I just installed a brand-new fully charged battery in my 2004 Mitsubishi Endeavor 3.8L V6 AWD,because the old battery was discharged beyond repair and could not take a re-charge. I re-connected everything as it should be. I've got no inboard lights,and it won't start on its own. I got it started with a boost,ran it idling for 45 minutes in my driveway & a couple of runs around the local blocks,let it idle for another 10 minutes,and then turned it off. I then tried to start it again on its own...nothing...just as dead as it was before. Need a solution to this problem a.s.a.p. as alternate transportation not easily available. Thanks.


----------



## bruiser (Jul 30, 2005)

*Re: New Battery,Vehicle still won't start*

How's the alternator?


----------



## kjms1 (Jun 4, 2010)

*Re: New Battery,Vehicle still won't start*

jump it off and put a volt meter on the battery and see what the voltage is ... should be close to 14 volts


----------



## wolfen1086 (Oct 4, 2007)

*Re: New Battery,Vehicle still won't start*

Does it have a solenoid on the starter?


----------



## MarBal2008 (Nov 17, 2010)

*Re: New Battery,Vehicle still won't start*



MarBal2008 said:


> I just installed a brand-new fully charged battery in my 2004 Mitsubishi Endeavor 3.8L V6 AWD,because the old battery was discharged beyond repair and could not take a re-charge. I re-connected everything as it should be. I've got no inboard lights,and it won't start on its own. I got it started with a boost,ran it idling for 45 minutes in my driveway & a couple of runs around the local blocks,let it idle for another 10 minutes,and then turned it off. I then tried to start it again on its own...nothing...just as dead as it was before. Need a solution to this problem a.s.a.p. as alternate transportation not easily available. Thanks.

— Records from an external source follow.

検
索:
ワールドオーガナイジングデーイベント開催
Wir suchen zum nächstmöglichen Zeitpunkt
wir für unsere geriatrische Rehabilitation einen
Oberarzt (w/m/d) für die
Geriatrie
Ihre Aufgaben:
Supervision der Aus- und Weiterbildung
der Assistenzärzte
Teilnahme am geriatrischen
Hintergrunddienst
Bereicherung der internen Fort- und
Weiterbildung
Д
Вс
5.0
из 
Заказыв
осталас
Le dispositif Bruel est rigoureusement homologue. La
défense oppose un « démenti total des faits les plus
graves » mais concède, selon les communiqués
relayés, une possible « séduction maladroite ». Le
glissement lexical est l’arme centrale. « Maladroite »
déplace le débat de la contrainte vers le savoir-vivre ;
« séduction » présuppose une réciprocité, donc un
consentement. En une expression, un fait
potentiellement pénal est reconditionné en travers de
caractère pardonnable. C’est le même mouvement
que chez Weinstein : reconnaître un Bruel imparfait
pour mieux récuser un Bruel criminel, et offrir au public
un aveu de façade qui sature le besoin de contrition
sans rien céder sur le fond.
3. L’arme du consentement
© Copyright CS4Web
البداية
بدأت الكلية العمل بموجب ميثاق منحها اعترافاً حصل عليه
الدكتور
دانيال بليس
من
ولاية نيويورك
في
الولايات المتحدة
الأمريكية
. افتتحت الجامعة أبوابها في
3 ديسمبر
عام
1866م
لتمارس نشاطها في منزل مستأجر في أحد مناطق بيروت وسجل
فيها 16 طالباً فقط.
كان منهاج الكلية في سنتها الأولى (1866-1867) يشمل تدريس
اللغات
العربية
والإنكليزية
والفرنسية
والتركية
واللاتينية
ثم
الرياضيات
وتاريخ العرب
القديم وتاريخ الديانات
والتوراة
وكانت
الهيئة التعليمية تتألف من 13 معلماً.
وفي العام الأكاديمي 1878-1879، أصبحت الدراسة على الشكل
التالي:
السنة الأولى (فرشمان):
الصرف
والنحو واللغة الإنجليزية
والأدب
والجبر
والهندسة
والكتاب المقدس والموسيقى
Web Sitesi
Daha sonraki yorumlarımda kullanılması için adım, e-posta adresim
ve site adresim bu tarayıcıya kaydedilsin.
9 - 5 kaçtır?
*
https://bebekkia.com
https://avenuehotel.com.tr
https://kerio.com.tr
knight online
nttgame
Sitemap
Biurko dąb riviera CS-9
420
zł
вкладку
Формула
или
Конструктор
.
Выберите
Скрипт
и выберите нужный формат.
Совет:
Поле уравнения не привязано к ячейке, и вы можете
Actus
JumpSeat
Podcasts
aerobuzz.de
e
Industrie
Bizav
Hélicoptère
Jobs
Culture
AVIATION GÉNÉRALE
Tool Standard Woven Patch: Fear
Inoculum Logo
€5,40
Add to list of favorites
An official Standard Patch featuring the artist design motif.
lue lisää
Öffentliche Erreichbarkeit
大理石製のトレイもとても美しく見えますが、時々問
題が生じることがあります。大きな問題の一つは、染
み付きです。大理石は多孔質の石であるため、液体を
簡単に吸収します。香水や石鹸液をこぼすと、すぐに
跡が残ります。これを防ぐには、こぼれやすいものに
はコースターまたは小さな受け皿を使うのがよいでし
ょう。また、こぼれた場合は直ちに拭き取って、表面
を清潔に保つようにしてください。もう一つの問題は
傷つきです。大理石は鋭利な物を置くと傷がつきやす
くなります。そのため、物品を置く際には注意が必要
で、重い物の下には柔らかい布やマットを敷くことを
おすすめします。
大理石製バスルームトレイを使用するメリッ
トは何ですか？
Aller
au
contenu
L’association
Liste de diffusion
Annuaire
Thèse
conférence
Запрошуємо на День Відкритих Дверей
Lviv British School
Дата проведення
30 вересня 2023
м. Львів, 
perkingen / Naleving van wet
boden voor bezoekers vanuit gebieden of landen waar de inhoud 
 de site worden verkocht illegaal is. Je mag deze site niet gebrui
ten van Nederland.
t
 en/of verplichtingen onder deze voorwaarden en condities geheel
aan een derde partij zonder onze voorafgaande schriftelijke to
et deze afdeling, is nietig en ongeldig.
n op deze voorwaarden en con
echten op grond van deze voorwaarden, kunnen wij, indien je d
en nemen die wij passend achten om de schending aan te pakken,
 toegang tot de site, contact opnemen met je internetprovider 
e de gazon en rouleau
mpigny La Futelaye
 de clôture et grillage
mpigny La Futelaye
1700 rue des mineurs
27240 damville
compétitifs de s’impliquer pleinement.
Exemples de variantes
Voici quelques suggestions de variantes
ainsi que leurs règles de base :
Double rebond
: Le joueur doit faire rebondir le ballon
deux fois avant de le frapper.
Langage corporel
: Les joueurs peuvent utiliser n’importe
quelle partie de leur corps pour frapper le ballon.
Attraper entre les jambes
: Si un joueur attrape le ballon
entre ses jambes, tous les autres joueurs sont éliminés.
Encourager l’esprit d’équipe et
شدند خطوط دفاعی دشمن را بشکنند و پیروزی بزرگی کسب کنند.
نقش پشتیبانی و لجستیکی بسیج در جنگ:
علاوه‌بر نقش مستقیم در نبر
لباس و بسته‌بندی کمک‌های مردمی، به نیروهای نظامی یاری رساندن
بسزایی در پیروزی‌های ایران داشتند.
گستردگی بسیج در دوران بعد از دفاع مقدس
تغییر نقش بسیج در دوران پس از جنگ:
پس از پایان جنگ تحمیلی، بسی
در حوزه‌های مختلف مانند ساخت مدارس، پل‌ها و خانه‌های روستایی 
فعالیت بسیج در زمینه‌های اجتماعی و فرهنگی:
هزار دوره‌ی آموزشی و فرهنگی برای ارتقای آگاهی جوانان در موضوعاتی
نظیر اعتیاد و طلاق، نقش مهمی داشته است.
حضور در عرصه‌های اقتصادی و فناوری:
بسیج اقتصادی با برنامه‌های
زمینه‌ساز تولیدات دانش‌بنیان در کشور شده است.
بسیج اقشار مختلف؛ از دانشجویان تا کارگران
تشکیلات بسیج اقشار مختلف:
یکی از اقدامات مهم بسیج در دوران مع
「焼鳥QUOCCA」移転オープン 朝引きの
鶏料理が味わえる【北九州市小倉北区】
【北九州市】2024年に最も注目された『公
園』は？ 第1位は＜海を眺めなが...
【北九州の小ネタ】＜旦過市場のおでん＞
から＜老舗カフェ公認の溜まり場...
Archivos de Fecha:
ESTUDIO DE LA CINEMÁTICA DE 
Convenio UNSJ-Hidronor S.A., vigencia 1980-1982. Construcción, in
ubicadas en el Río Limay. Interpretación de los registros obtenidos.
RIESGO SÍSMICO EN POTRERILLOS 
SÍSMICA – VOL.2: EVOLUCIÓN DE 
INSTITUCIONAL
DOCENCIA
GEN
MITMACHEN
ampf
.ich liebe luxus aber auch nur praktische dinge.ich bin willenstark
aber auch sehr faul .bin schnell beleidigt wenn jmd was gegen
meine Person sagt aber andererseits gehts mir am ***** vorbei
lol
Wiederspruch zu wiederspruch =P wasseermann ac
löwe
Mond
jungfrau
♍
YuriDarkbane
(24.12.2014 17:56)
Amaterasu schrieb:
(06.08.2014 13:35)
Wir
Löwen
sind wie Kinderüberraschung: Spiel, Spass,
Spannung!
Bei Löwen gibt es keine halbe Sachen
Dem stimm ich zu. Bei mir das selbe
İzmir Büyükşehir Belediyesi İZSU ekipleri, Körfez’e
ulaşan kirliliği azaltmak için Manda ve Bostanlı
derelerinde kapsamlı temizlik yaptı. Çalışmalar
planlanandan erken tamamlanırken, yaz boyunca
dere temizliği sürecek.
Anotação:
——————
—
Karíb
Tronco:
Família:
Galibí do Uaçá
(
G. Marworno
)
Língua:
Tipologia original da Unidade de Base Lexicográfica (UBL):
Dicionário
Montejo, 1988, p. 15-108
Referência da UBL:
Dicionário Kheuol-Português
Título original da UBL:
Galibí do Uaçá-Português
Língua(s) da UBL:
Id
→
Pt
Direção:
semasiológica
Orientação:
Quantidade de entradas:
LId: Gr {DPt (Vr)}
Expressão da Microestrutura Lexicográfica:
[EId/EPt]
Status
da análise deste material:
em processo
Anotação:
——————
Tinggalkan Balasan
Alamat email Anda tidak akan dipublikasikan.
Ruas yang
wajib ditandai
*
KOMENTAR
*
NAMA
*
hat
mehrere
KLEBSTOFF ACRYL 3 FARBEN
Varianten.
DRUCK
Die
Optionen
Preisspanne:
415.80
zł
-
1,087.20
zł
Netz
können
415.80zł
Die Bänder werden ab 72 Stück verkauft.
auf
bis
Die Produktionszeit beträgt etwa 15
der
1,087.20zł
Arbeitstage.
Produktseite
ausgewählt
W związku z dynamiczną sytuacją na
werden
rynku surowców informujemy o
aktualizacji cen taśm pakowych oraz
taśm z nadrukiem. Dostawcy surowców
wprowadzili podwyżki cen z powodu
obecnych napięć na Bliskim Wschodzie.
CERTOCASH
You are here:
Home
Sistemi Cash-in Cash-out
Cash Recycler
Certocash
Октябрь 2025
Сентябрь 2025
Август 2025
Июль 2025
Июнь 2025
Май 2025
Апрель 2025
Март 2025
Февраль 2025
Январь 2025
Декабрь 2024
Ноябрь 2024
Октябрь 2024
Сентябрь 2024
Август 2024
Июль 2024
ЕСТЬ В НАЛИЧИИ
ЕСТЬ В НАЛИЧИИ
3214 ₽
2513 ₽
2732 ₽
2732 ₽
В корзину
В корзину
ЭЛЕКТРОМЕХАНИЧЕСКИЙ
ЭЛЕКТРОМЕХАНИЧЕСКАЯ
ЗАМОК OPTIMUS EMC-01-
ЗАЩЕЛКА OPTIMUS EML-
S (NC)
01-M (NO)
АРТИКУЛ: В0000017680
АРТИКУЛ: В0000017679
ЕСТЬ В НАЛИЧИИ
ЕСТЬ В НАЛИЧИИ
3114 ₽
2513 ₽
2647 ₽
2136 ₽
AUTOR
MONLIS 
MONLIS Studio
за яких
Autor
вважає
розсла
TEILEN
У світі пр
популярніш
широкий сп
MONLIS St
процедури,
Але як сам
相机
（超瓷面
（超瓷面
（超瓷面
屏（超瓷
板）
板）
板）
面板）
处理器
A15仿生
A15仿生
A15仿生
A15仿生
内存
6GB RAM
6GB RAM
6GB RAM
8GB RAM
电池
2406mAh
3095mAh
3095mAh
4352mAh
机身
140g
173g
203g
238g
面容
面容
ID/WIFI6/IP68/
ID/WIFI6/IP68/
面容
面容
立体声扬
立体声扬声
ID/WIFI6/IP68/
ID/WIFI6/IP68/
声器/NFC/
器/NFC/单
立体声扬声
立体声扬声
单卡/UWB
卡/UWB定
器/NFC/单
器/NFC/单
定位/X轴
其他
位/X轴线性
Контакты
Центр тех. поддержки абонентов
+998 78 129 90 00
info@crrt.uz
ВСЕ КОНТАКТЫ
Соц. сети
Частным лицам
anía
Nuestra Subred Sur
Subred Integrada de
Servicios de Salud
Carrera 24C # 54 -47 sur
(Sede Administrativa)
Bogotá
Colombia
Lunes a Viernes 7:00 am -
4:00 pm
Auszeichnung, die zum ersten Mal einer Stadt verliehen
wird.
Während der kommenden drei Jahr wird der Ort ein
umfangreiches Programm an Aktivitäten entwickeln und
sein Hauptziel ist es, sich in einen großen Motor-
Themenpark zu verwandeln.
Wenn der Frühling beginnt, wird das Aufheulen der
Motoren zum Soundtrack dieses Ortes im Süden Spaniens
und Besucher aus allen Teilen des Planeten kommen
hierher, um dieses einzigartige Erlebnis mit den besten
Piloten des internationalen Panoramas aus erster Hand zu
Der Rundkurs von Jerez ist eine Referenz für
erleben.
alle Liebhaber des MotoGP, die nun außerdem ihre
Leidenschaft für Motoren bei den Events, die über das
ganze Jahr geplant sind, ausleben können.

I disconnected the battery posts as I was going to return the battery to the supplier. Just as a double-check,I cleaned off the battery posts of the new battery. The RED positive + cleaned off fine, the BLACK negative - had some sort of black film or lacquer on it,which cleaned off fairly easily. Then I reconnected the battery....Wonders of Wonders,Everything works just fine,starts on its own,reset the clock and radio pre-tuned back to normal. Thanks to those who replied with help. Be aware of packaging & mfr. prep when purchasing/installing a new battery.


----------



## Basementgeek (Feb 7, 2005)

*Re: New Battery,Vehicle still won't start*

We are glad you got sorted out. I will mark it solved.

BG


----------



## wolfen1086 (Oct 4, 2007)

ya know one thing that has ALWAYS made me mad as hell is that coating crap they put on a battery terminal. Yea it comes off easy, but why is it there in the first place?
And only on the Neg?


----------



## octaneman (May 13, 2009)

Wolf

Its to prevent accidental shorts when in storage or installing it.


----------



## wolfen1086 (Oct 4, 2007)

Three words>>>>>>>>>>> Little Plastic caps<<<<<<<<<<<<<<<<<<<<
they come off easier, insulate better cause they won't scratch off, and the consumer can reuse them if they want to store the original battery


----------